**Study questions**
1: Write out the passage from the Neiman Marcus article word for word, starting with "Monday, January 8, 2018" and going on through "was very timely.".
2: Answer these questions using the Neiman Marcus article, marking each answer with the matching letter.
(a) What is Jeff Rosenfeld's title at The Neiman Marcus Group?
(b) How old is the Neiman Marcus brand?
(c) What two kinds of identity information are named?

**Text provided**
:::
Ernan’s Insights on Marketing Best Practices

Monday, January 8, 2018

'Personalization Is The New Loyalty,' Says Neiman Marcus VP

Article by Ernan Roman
Featured on CMO.com
Jeff Rosenfeld is the vice president of customer insight and analytics for The Neiman Marcus Group, where he is responsible for leveraging analytics to drive revenue. His team focuses on personalization, web analytics, media-mix attribution, product and customer insight, and business intelligence.

While not at work, Rosenfeld serves as a board member for charity and academic institutions, is an instructor for the SMU CAPE Digital Analytics and Insights Certificate Program, and enjoys traveling with his family.

Rosenfeld recently participated in our “4 Questions for Marketing Innovators” series. As you’re about to read, his topic of choice was very timely.

1. What is one marketing topic that is most important to you as an innovator?
Personalization is a hot topic these days, but in a recent RIS News study on who does it best, “no one” was a top-ranking answer. This pains me to see as I know at Neiman Marcus we’ve done a lot of great work in this space and driven substantial incremental revenue as a result. That said, when we put ourselves in the customer’s shoes, most of what the entire industry is doing today doesn’t feel that personalized yet. On the bright side, this means there is substantial opportunity here to improve the customer experience.

2. Why is this so important?
Traditional loyalty programs have gotten a bit stale. Personalization is the new loyalty. Ironically, it was probably also the first form of loyalty between shop owners and their customers even thousands of years ago. As the world has gotten more digital, the personalization from a top sales associate has gotten harder to replicate.

Neiman Marcus is a 110-year-old brand with a legacy of great service and personalization. For most of that time, personalization has been primarily driven by our world-class sales associates. Our best sales associates do three things: They observe what customers say and do, they act on that information, and they remember those observations over time.

In the digital world, observing and remembering is easy. This is data collection. Acting on that data is the hard part. This is where the algorithms come in. The first step in acting on the data is having solid identity information. You can’t personalize if you don’t have a complete picture of how each customer interacts with your brand. Identity information generally comes in two flavors: people we probably know (probabilistic) and people we definitely know (deterministic).
:::
**Excerpted records**
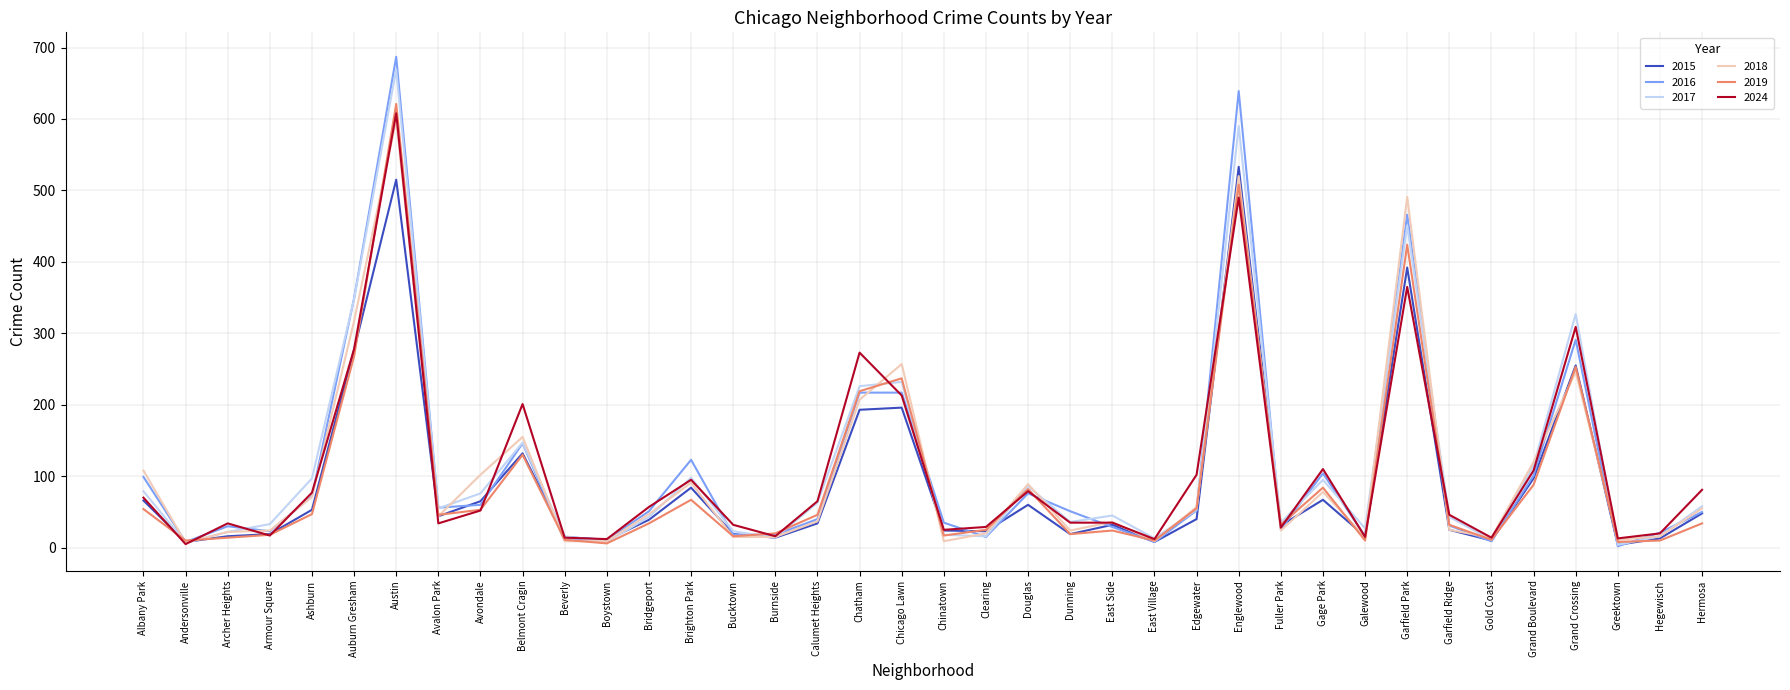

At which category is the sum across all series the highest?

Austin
:::
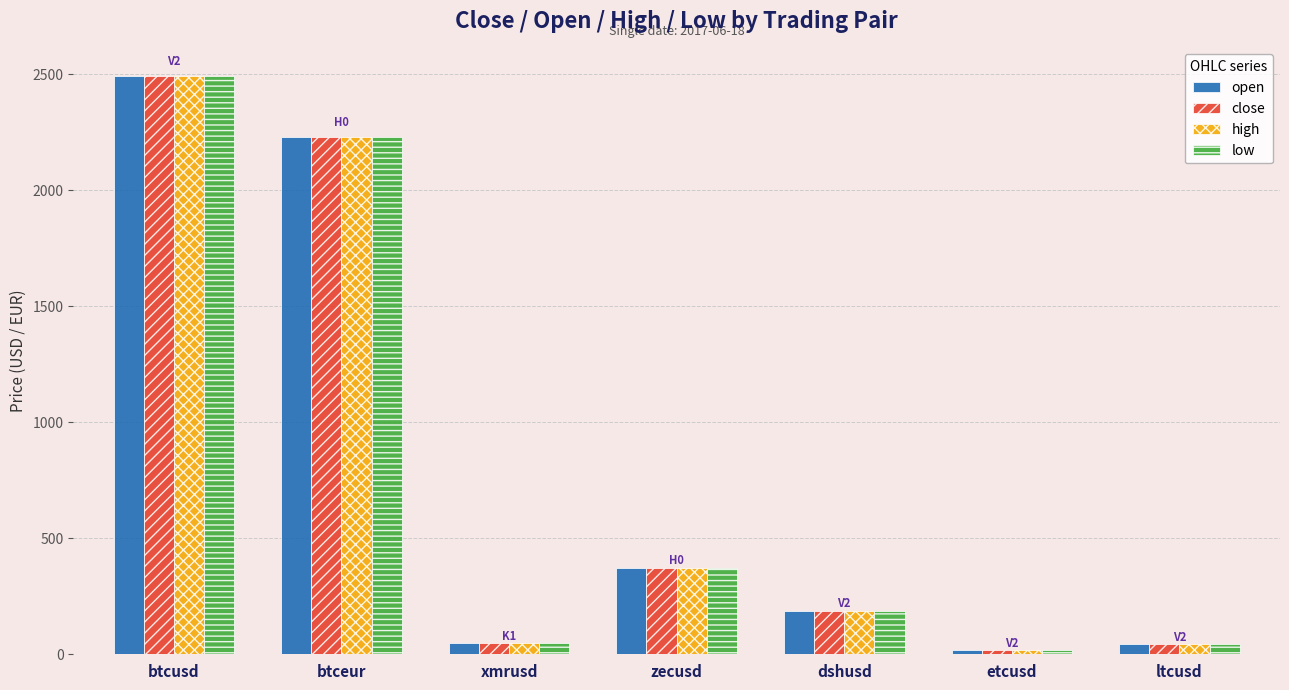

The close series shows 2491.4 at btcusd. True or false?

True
:::
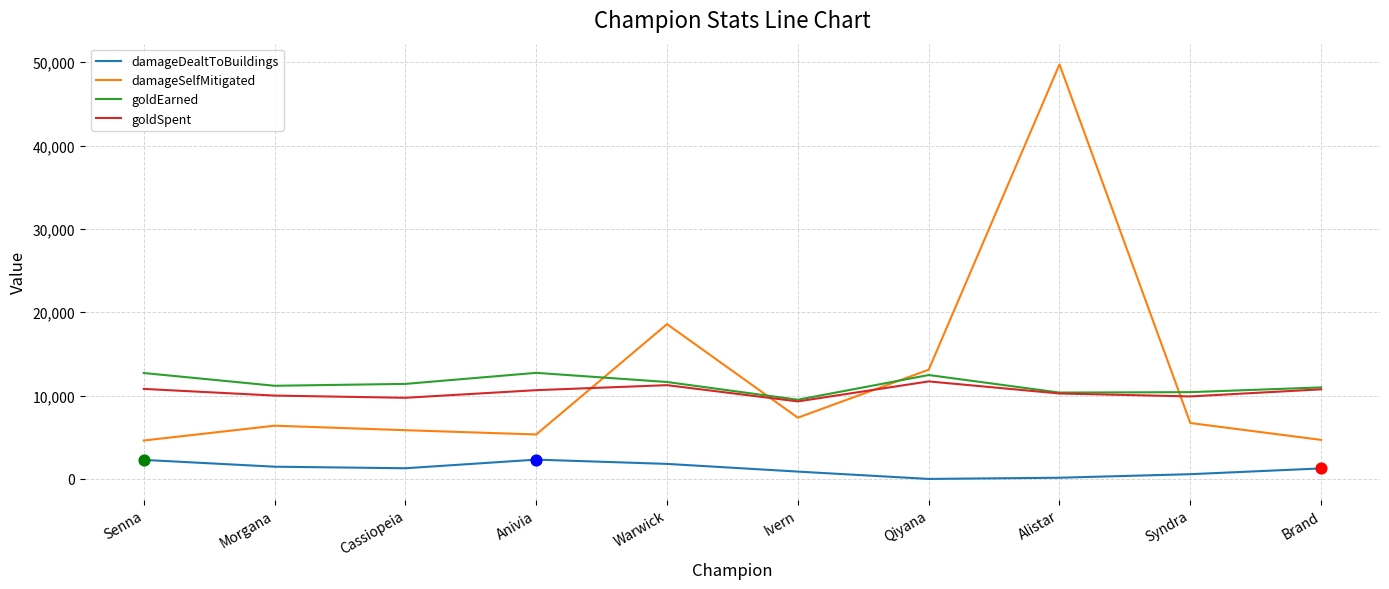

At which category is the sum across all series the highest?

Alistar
:::
**Answers for this exercise**
1:
Monday, January 8, 2018

'Personalization Is The New Loyalty,' Says Neiman Marcus VP

Article by Ernan Roman
Featured on CMO.com
Jeff Rosenfeld is the vice president of customer insight and analytics for The Neiman Marcus Group, where he is responsible for leveraging analytics to drive revenue. His team focuses on personalization, web analytics, media-mix attribution, product and customer insight, and business intelligence.

While not at work, Rosenfeld serves as a board member for charity and academic institutions, is an instructor for the SMU CAPE Digital Analytics and Insights Certificate Program, and enjoys traveling with his family.

Rosenfeld recently participated in our “4 Questions for Marketing Innovators” series. As you’re about to read, his topic of choice was very timely.

2:
(a) Vice president of customer insight and analytics
(b) 110 years old
(c) People we probably know (probabilistic) and people we definitely know (deterministic)